The “Black Manifesto” in Twentieth-Century American Religious History

The “Black Manifesto” in Twentieth-Century American Religious History August 7, 2014

The last several months have seen many thoughtful responses to Ta-Nehisi Coates’s “A Case for Reparations,” published in The Atlantic in late May. Of special interest to readers of RiAH may be a recent roundtable discussion posted at the Society of US Intellectual History blog, as several of the contributions use the famous “Black Manifesto” as a starting point for considering various aspects of the modern reparations debate. I, too, thought of the Black Manifesto as I read and reflected on Coates’s piece, but I did so with the Manifesto’s place in American religious history in mind. In this brief post, I want to consider how the Manifesto, as an event, is often read and included in narratives of twentieth-century American religious history, and to tentatively – and perhaps a bit vaguely – suggest some alternative questions that might be useful in thinking through those narratives. (Because some of the themes I raise here are relevant to my own current research, I hope to comment further on these suggestions in later posts.)

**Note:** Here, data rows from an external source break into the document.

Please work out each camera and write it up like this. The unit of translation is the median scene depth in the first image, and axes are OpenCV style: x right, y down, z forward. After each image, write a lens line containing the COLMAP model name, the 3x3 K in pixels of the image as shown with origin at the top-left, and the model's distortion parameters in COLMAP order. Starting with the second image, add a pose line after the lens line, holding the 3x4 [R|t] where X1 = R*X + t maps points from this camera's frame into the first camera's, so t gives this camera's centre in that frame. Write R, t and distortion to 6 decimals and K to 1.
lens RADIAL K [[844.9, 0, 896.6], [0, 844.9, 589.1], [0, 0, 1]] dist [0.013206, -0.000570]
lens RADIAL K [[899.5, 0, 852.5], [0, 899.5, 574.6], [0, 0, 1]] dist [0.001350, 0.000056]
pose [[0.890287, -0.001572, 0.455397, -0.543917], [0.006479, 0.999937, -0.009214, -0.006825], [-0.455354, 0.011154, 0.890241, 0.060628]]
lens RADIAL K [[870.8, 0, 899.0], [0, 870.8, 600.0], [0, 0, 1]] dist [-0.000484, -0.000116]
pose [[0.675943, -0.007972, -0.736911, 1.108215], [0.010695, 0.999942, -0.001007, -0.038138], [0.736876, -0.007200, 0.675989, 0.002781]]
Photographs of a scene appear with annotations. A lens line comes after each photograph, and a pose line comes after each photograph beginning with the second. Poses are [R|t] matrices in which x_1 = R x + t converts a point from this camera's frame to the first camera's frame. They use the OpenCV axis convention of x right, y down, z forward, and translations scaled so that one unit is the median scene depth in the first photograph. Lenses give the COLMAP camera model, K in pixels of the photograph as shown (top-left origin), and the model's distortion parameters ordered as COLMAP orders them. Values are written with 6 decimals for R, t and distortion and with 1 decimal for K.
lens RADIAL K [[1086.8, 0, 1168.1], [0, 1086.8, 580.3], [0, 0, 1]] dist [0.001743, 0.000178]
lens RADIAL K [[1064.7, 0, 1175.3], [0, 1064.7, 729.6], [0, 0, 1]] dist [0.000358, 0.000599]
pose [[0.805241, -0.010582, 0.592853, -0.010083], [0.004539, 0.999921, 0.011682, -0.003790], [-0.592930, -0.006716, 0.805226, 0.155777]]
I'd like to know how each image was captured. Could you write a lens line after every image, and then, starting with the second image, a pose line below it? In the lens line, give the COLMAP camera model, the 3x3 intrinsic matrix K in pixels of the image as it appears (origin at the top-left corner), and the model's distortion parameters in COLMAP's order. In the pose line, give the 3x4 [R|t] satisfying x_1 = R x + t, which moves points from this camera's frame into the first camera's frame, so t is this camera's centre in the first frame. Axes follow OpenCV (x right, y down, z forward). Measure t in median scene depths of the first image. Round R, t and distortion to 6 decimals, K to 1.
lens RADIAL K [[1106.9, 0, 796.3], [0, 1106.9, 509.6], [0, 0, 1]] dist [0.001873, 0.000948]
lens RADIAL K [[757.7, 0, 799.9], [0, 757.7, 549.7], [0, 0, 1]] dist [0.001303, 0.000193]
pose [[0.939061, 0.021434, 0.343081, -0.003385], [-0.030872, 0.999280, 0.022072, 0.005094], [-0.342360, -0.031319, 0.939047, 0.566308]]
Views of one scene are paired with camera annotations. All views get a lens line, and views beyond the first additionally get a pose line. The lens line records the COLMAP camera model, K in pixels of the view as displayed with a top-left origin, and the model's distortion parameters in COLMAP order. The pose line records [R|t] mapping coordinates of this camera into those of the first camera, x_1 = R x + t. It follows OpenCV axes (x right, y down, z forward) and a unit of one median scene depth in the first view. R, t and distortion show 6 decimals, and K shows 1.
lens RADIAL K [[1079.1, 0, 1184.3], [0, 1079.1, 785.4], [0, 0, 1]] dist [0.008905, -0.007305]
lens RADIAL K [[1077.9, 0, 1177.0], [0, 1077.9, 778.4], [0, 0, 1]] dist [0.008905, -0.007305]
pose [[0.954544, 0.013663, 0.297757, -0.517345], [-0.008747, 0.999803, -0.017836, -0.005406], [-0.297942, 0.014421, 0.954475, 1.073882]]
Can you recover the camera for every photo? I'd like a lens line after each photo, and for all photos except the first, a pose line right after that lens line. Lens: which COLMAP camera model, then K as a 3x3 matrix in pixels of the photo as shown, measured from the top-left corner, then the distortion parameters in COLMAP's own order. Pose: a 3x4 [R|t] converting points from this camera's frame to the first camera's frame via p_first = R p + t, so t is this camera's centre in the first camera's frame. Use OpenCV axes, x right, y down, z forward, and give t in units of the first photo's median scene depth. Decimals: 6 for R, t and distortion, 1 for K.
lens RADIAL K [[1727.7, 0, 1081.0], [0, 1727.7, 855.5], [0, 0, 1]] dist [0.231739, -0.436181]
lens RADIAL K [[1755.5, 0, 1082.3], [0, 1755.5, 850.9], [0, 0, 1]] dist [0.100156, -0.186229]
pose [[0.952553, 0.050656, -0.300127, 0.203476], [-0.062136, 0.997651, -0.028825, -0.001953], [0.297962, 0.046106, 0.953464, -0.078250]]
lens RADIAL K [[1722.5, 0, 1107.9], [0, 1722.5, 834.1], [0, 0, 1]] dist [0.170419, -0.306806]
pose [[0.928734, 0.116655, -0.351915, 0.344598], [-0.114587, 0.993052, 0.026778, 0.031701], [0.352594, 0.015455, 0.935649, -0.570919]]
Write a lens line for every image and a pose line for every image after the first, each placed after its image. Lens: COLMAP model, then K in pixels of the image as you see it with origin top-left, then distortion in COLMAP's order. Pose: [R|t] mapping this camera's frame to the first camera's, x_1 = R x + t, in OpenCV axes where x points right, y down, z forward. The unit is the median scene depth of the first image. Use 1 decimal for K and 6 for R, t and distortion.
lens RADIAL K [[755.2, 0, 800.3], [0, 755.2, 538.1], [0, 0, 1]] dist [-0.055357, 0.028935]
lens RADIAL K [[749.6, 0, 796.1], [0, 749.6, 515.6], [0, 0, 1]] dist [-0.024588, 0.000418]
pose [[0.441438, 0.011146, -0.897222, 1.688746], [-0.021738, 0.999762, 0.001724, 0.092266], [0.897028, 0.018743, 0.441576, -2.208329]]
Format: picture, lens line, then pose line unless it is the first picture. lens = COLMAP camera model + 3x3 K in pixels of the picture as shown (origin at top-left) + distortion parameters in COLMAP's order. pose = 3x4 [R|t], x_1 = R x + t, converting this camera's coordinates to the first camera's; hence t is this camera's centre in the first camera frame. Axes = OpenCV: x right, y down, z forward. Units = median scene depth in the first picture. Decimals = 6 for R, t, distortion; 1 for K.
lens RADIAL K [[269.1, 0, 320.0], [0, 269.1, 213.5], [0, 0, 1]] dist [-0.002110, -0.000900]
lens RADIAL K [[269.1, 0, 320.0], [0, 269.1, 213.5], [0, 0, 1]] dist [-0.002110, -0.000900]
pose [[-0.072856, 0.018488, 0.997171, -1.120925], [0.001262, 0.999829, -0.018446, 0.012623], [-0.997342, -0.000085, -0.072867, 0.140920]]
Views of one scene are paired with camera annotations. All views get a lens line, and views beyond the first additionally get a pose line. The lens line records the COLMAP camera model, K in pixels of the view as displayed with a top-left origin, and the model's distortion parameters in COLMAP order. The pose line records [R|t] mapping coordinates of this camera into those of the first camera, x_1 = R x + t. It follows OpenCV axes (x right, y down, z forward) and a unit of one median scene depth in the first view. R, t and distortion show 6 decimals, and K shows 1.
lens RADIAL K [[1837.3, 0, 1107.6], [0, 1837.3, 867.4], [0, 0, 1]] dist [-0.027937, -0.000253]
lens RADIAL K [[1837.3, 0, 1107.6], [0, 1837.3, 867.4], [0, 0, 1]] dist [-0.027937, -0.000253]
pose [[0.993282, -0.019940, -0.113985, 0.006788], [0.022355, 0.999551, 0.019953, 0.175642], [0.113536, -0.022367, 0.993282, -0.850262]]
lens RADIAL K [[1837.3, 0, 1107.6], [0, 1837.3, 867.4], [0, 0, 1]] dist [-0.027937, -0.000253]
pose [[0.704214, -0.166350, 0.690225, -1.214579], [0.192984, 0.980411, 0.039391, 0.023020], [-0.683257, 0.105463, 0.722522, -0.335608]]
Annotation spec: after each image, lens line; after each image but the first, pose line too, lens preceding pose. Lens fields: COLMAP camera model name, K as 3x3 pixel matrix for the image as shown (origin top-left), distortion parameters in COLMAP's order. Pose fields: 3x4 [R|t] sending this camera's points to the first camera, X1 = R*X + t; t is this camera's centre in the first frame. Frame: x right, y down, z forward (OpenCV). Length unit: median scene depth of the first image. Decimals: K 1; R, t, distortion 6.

The events surrounding the Black Manifesto are rather well-known. On May 4, 1969, James Forman disrupted Sunday services at New York City’s prestigious Riverside Church, marched to the pulpit, and proceeded to read a long document, the Black Manifesto, to the congregation. Forman ostensibly represented the National Black Economic Development Conference (NBEDC), itself an outgrowth of the ecumenical Interreligious Foundation for Community Organization (IFCO), which had approved the Manifesto only a few weeks earlier. In vivid, even shocking language, the Manifesto demanded 500,000,000 dollars “from the Christian white churches and the Jewish synagogues” and detailed how it was to be spent on a range of programs and services for the black community. Further, it exhorted African Americans to do as Forman had done, and to disrupt religious services across the country in support of the Manifesto’s appeals. And so many did: an interracial group of students occupied the offices of Union Theological Seminary a week later, and several other occupations of various denominational offices followed suit; copies of the Manifesto were distributed to leaders or read to congregations of churches big and small, often by interrupting Sunday services; and the calls for reparations even encouraged other minority groups to appeal to the churches for financial support.

The fervor of the Black Manifesto’s rhetoric and the actions it spurred was matched only by the heated discussions within and between religious groups over what the Manifesto was and how to respond to it. For although many leaders and religious organizations dismissed the Manifesto’s demands without reservation, many others saw the document and the activism it sparked as speaking to a persistent complicity in the various structures of racism on the part of America’s churches and denominations. In this respect, the disruptions associated with the Manifesto intersected with the longer, broader struggles faced by religious groups who sought to engage their institutions and leadership with the key issues of the time. As a result of these conflicts, the controversies that swirled around the Manifesto were hotly debated in religious publications, church and denominational board meetings, and numerous other settings; many of America’s largest religious organizations issued statements addressing the Manifesto and its demands.